〇日本は現在、人口減少や少子高齢化といった課題に直面しており、「地方創生」が重要なキーワードとなっています。地方創生とは、首都圏への人口集中を是正し、地方への人口流入を増やすことで地域の活性化を図ることです。その地方創生の切り札とも言われているのがDMOなのです。これまでは各分野や産業が個別に行ってきた観光振興を、DMOが一元的に担うことで、インバウンドを中心とした観光客を地方に誘致し、交流人口を増やして地域の「稼ぐ力」を引き出す。それが地域の活性化につながり、ひいては地域を訪れた観光客の定住を促進していくことも重要な役割となります。この目標を実現させるためには、観光に関する各種データを継続的に収集・分析し、科学的な根拠に基づく明確なコンセプトのもと戦略を立てることが重要です。
なお、DMC(Destination Management Company)と呼ばれる組織も存在しますが、DMOが地域に観光客を誘致する法人であるのに対し、DMCは地域を訪れる観光客に対して実際に旅行商品を販売する法人を指します。
〇日本版DMOは、[1]広域連携DMO(複数の都道府県にまたがる区域)、[2]地域連携DMO(複数の地方公共団体にまたがる区域)、[3]地域DMO(単独市町村の区域)の3区分に分類されており、現在は「日本版DMO」が123件、「日本版DMO候補法人」が114件、計237件が登録されています。また、政府は2020年までに世界水準のDMOを全国で100件程度までに増やすことを目標に掲げており、その基準を定めるための検討会を実施しています。
では、実際に日本版DMOに登録されるためにはどんな条件が必要なのでしょうか?観光庁では日本版DMOの登録要件として、以下5つの項目を掲げています。

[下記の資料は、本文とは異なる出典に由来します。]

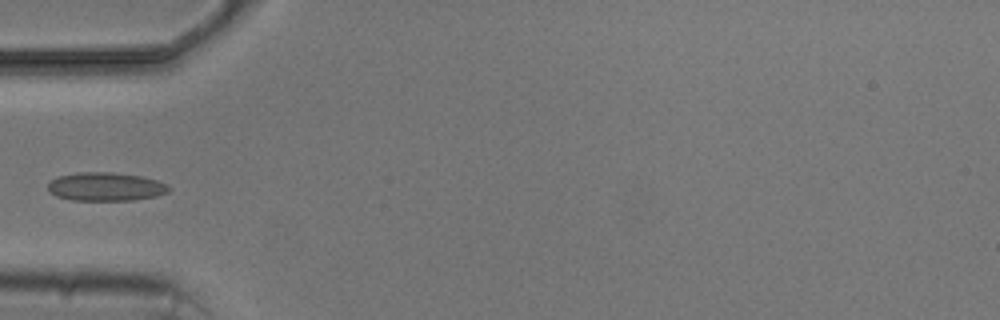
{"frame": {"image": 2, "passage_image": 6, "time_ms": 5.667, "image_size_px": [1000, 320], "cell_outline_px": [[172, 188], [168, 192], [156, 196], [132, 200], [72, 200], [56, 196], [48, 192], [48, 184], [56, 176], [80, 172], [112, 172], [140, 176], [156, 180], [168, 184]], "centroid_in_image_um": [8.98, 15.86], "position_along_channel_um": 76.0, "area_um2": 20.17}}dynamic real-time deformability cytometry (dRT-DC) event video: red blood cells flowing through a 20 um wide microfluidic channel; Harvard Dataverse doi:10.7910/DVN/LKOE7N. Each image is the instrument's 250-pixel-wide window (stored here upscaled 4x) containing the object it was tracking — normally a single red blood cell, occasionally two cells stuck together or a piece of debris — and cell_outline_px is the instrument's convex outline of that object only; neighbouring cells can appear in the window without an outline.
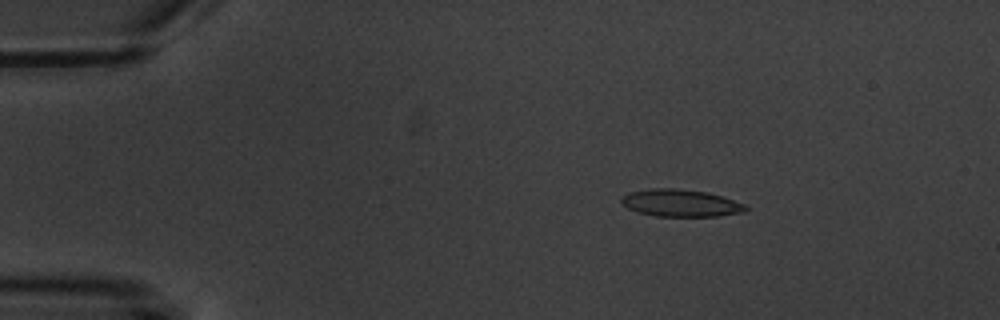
{"species": "common noctule bat (a hibernating species)", "species_latin": "Nyctalus noctula", "temperature_condition": "warm", "stored_images_in_passage": 6, "camera_frame_rate_fps": 3000, "um_per_image_px": 0.085, "animal": {"sex": "male", "body_mass_g": 20.1, "forearm_length_mm": 53.5}, "frame": {"image": 1, "passage_image": 3, "time_ms": 2.333, "image_size_px": [1000, 320], "cell_outline_px": [[748, 208], [744, 212], [716, 216], [656, 216], [640, 212], [628, 208], [620, 200], [628, 192], [648, 188], [672, 188], [708, 192], [744, 204]], "centroid_in_image_um": [57.84, 17.25], "position_along_channel_um": 27.2, "area_um2": 19.48}}
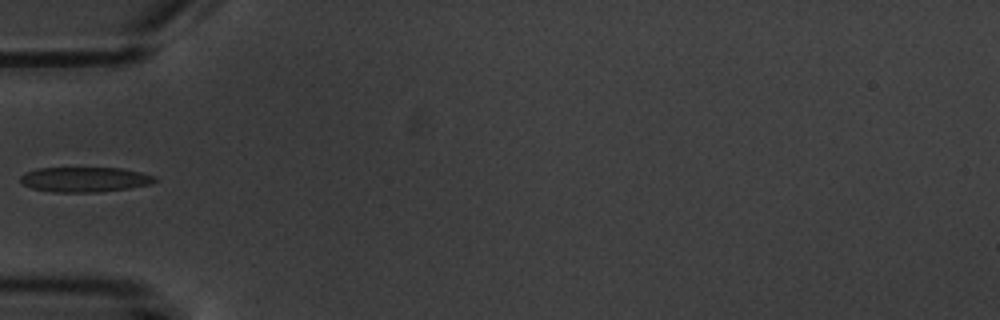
{"frame": {"image": 2, "passage_image": 6, "time_ms": 5.667, "image_size_px": [1000, 320], "cell_outline_px": [[156, 180], [152, 184], [128, 188], [100, 192], [52, 192], [32, 188], [24, 184], [20, 180], [20, 176], [36, 168], [120, 168], [140, 172], [156, 176]], "centroid_in_image_um": [7.22, 15.26], "position_along_channel_um": 77.8, "area_um2": 19.48}}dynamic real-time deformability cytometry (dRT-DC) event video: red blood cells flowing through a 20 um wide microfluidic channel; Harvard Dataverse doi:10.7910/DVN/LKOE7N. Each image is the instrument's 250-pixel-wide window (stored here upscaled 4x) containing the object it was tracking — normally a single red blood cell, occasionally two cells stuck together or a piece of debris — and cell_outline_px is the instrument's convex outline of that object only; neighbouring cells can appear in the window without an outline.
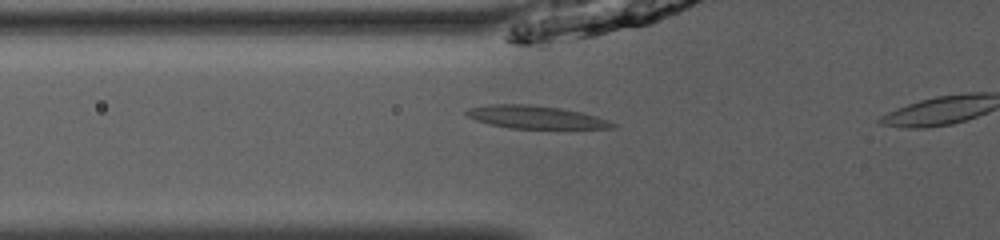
{"species": "common noctule bat (a hibernating species)", "species_latin": "Nyctalus noctula", "temperature_condition": "room temperature", "stored_images_in_passage": 11, "camera_frame_rate_fps": 3000, "um_per_image_px": 0.085, "animal": {"sex": "male", "body_mass_g": 13.0, "forearm_length_mm": 53.1}, "frame": {"image": 1, "passage_image": 10, "time_ms": 3.0, "image_size_px": [1000, 240], "cell_outline_px": [[616, 128], [512, 128], [492, 124], [476, 120], [468, 116], [464, 112], [468, 108], [492, 104], [528, 104], [560, 108], [580, 112], [596, 116], [608, 120], [616, 124]], "centroid_in_image_um": [45.54, 9.95], "position_along_channel_um": 80.3, "area_um2": 19.13}}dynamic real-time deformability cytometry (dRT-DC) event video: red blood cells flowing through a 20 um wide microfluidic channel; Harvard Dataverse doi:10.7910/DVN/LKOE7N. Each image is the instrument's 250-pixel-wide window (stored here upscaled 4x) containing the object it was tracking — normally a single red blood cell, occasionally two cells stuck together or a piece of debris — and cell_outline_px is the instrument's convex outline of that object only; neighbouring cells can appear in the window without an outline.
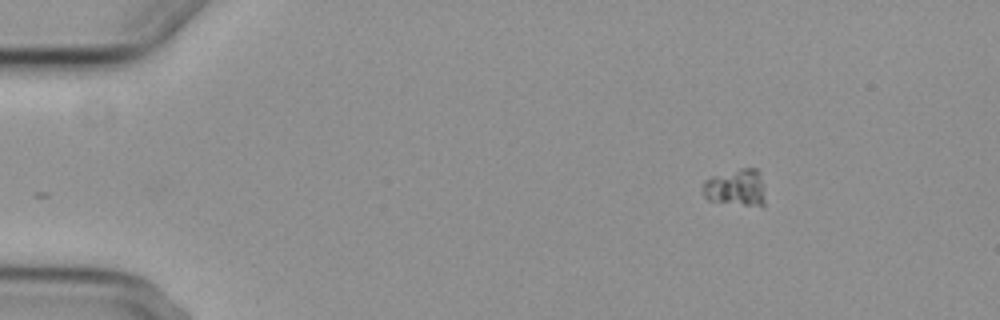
{"species": "common noctule bat (a hibernating species)", "species_latin": "Nyctalus noctula", "temperature_condition": "cold", "stored_images_in_passage": 2, "camera_frame_rate_fps": 3000, "um_per_image_px": 0.085, "animal": {"sex": "female", "body_mass_g": 29.2, "forearm_length_mm": 56.3}, "frame": {"image": 1, "passage_image": 2, "time_ms": 1.0, "image_size_px": [1000, 320], "cell_outline_px": [[764, 208], [708, 200], [704, 196], [704, 180], [712, 176], [740, 168], [756, 168], [760, 172], [764, 188]], "centroid_in_image_um": [62.6, 15.95], "position_along_channel_um": 22.4, "area_um2": 13.64}}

[1]観光地域づくりにおいて、多様な関係者の合意形成ができること。
[2]データの継続的な収集・分析を行い、そのデータに基づく明確なコンセプトのもと戦略(ブランディング)を策定し、KPIの設定やPDCAサイクルを確立すること。
[3]観光事業と戦略とをマッチさせる仕組みを作り、プロモーションを実施すること。
[4]法人格を取得し、意思決定の仕組みが構築されていること。専門人材が存在すること。
[5]安定的な運営資金が確保される見通しがあること。
先ほど3つの区分について触れましたが、広域連携DMOと、地域連携DMOを形成する際は、地域間で共通のコンセプトがあれば、必ずしも地域同士が隣接している必要はないという点も押さえておきましょう。